Green Is the New Blue

Red blue

It’s no secret that since 2000, the Democratic base has been on the West and East coasts, nor that the concentration of American wealth lies in the major cities, many of which also happen to be on the coasts. As Michael Franc, writing in Monday’s FT, would have it, while the South went “red,” Democrats failed to adapt their message to the new reality: that now their principle constituency includes the most affluent of Americans.

He makes an important, if apparent point:

Democrats now control the majority of the nation’s wealthiest congressional jurisdictions. More than half of the wealthiest households are concentrated in the 18 states where Democrats control both Senate seats.

Certainly Democrats did not count on the sorry state of the economy or a mandate to increase taxes in November of last year, as they swept the leadership of both the House and Senate. While the war in Iraq captured the mind of most voters in 2006, who is to say that much of this discontent did not stem from financial concerns, i.e. that Bush policies, the War in Iraq among them, raised the national debt and struck fears up Wall Street.

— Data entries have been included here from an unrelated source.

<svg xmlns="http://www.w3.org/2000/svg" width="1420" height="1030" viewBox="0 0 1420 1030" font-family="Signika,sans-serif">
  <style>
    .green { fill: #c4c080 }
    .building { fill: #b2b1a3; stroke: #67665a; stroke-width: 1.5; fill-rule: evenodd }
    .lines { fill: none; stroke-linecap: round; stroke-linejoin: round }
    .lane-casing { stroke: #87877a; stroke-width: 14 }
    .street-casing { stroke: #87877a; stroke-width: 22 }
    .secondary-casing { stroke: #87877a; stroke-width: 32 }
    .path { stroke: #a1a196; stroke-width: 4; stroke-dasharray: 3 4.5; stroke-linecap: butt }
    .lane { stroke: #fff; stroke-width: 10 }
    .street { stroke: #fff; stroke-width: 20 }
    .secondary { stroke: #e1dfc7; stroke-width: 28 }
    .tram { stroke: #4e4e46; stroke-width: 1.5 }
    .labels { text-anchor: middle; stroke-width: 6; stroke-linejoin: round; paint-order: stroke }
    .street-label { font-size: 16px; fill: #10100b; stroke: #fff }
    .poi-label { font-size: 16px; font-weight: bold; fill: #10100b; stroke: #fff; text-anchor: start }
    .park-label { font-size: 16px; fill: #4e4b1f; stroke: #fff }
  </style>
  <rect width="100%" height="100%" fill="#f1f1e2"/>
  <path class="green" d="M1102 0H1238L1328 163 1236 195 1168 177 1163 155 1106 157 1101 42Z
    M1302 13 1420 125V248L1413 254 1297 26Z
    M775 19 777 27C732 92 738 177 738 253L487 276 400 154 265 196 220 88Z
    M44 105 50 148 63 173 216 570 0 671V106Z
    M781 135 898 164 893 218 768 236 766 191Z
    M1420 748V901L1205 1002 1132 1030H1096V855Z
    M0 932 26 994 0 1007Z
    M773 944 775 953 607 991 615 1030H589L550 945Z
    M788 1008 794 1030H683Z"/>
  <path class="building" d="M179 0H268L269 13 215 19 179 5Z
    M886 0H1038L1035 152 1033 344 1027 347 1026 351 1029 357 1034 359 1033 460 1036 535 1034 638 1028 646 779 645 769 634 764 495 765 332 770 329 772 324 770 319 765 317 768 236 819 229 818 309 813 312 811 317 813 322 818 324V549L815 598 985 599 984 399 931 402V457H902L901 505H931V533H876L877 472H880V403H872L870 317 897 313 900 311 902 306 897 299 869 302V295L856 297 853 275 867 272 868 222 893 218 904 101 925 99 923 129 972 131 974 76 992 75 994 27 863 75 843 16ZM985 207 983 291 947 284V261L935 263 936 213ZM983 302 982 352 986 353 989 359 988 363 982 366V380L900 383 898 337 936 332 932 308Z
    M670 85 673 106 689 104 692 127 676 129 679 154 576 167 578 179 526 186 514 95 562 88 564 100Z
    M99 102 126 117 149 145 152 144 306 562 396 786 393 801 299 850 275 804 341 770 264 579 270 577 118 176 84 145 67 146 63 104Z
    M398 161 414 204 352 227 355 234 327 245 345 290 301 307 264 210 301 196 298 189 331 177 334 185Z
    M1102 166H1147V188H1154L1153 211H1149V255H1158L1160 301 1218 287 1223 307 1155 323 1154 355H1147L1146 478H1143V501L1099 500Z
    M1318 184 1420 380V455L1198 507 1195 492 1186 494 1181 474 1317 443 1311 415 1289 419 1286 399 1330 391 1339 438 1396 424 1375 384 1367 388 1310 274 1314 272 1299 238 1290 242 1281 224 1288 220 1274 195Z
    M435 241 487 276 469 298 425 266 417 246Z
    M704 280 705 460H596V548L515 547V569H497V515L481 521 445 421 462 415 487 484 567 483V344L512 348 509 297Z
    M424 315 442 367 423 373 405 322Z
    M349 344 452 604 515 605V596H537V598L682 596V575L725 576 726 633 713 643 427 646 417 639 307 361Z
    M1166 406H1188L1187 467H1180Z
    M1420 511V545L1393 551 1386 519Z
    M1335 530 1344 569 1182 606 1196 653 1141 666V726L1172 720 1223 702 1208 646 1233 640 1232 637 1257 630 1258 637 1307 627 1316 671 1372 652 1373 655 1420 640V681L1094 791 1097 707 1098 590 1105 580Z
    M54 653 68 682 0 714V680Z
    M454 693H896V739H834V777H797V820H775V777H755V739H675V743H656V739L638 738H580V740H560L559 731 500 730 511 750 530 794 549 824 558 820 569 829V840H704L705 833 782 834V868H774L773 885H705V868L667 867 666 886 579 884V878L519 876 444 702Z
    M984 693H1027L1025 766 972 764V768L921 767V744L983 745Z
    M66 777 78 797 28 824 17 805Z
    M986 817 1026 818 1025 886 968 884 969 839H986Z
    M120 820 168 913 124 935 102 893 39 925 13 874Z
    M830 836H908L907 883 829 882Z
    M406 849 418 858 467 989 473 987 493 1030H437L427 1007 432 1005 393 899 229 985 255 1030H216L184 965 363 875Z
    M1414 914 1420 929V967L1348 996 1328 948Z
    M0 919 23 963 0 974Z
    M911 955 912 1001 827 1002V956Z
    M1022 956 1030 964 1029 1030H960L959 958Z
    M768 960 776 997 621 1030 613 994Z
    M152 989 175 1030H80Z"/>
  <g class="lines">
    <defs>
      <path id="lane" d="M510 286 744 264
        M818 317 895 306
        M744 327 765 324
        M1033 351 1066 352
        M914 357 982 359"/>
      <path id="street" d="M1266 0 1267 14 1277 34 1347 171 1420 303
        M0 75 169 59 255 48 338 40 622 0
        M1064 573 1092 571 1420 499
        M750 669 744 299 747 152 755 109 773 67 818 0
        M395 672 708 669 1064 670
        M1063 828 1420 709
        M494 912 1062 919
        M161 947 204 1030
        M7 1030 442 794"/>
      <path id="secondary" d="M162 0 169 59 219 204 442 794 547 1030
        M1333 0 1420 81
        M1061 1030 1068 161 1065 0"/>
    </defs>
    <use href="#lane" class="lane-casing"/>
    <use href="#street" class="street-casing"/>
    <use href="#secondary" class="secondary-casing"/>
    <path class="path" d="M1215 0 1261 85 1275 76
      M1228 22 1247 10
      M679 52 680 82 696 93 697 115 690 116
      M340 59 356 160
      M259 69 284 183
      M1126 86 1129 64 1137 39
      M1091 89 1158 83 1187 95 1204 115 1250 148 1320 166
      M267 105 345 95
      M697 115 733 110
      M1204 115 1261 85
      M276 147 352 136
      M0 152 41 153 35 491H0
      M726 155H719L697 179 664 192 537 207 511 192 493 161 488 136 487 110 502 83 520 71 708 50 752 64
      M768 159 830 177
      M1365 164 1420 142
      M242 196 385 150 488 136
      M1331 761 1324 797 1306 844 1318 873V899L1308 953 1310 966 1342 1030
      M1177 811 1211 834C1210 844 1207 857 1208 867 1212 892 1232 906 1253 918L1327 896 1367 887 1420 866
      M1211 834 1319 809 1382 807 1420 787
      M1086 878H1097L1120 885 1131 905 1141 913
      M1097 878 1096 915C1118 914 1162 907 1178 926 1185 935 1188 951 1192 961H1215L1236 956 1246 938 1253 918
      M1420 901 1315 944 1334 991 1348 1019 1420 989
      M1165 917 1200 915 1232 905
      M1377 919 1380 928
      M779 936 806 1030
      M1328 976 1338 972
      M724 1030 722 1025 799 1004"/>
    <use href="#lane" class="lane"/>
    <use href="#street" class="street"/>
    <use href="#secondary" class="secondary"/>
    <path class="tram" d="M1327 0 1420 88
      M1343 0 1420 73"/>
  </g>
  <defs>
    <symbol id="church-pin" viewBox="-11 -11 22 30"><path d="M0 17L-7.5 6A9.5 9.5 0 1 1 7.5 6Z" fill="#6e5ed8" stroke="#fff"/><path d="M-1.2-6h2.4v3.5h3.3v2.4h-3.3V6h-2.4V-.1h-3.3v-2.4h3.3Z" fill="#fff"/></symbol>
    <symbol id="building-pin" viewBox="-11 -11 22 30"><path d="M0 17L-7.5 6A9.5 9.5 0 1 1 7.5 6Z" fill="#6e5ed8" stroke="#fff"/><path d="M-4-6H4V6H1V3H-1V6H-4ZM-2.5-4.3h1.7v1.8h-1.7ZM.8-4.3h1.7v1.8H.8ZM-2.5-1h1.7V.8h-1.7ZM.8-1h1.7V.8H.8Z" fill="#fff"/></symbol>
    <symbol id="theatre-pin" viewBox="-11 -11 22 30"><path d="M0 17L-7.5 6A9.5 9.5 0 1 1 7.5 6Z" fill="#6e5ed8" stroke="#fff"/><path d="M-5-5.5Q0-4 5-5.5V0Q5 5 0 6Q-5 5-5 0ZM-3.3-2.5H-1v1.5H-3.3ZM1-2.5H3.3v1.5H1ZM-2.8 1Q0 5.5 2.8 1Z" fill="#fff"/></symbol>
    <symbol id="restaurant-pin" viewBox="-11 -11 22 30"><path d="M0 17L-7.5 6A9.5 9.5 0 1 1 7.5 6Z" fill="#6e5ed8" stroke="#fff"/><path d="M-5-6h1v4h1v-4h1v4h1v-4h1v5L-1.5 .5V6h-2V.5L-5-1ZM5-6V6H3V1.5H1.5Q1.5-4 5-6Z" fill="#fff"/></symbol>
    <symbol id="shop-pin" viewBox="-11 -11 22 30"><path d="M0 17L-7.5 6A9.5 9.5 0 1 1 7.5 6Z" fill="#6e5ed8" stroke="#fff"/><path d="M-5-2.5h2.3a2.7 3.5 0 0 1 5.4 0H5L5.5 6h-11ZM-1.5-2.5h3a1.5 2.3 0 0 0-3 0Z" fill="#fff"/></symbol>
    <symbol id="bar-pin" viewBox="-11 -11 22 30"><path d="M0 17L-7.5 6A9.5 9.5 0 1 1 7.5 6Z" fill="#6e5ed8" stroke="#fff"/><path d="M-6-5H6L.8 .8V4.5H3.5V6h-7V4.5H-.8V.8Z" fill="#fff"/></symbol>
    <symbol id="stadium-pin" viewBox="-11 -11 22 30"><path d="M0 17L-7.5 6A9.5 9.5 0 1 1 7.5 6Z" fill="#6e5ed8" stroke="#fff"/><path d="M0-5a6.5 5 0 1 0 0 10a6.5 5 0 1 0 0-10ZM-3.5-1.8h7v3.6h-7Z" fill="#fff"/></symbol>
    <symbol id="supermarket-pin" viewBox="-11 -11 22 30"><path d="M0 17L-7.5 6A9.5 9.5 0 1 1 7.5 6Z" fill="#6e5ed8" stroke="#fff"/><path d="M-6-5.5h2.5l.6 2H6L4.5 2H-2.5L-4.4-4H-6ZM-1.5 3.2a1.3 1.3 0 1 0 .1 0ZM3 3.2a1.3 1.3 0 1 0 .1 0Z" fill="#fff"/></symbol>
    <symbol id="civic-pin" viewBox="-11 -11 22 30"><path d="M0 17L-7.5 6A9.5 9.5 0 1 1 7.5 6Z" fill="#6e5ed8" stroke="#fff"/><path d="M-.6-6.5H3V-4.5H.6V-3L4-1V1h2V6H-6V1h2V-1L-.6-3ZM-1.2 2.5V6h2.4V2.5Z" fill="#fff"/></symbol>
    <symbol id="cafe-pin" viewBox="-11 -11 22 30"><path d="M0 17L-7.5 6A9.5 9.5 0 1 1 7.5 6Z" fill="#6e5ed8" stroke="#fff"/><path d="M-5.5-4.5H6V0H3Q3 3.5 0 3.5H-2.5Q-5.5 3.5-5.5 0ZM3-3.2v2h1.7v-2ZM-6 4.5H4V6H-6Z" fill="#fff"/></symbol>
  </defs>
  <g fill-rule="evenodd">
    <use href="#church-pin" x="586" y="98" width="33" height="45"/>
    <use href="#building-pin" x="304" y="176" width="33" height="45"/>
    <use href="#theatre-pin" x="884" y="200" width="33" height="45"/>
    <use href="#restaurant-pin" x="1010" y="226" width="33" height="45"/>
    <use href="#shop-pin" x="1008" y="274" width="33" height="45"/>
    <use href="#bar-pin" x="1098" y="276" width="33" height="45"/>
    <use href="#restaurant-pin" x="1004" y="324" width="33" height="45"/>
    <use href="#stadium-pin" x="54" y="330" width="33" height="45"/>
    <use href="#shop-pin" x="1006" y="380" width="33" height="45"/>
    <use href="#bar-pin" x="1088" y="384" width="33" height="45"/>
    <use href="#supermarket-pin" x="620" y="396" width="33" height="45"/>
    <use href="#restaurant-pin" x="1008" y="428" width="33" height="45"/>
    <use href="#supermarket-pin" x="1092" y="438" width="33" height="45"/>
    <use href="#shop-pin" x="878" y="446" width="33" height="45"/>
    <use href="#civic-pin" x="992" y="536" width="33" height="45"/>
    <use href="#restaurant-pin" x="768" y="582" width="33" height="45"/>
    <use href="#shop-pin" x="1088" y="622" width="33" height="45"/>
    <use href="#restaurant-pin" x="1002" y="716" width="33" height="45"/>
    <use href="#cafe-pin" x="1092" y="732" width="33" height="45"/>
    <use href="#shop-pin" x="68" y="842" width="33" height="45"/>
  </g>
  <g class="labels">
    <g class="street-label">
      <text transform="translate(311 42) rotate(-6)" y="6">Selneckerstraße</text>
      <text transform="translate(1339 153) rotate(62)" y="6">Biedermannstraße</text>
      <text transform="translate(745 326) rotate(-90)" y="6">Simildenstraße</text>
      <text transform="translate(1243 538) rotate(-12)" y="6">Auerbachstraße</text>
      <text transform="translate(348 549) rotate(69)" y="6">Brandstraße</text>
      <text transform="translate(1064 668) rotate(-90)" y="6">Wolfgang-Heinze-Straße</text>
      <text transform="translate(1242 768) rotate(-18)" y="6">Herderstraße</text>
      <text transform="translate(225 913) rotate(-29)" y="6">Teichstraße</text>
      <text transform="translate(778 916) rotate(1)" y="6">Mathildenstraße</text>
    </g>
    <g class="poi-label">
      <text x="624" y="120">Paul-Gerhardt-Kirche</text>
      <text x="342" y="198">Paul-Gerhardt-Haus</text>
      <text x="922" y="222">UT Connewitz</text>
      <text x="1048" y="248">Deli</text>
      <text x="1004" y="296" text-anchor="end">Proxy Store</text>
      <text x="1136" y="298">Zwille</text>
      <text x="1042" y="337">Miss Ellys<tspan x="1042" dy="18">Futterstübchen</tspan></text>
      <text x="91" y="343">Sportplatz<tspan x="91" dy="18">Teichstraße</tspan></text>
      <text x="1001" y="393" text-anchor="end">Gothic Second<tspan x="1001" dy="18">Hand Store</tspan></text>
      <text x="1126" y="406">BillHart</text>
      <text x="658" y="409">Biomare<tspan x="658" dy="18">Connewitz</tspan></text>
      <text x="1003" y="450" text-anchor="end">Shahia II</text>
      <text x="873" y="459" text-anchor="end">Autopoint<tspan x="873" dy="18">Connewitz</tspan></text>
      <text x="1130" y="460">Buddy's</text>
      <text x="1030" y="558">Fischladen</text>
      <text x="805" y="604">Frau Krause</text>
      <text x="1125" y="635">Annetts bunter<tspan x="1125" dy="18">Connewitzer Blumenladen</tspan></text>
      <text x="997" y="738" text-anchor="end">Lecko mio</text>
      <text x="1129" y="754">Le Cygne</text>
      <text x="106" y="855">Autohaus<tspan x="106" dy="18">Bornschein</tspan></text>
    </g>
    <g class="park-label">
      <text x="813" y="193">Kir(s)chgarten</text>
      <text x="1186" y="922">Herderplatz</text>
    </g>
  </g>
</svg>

A year later, the Democratic Congress, by some accounts, has even lower approval ratings than President Bush. Franc (full disclosure: he is a vice president with the Heritage Foundation in Washington) suggests Democratic voters will not stand for fiscal badgering for long: in time, he says, they will respond and limit the extent to which they—the upper echelon—must carry the tax burden.

As context for the internal Democratic Party dialogue, these demographic figures are quite relevant when it comes to trade and other fiscal issues. One wonders, however, which came first, the politics or the wealth.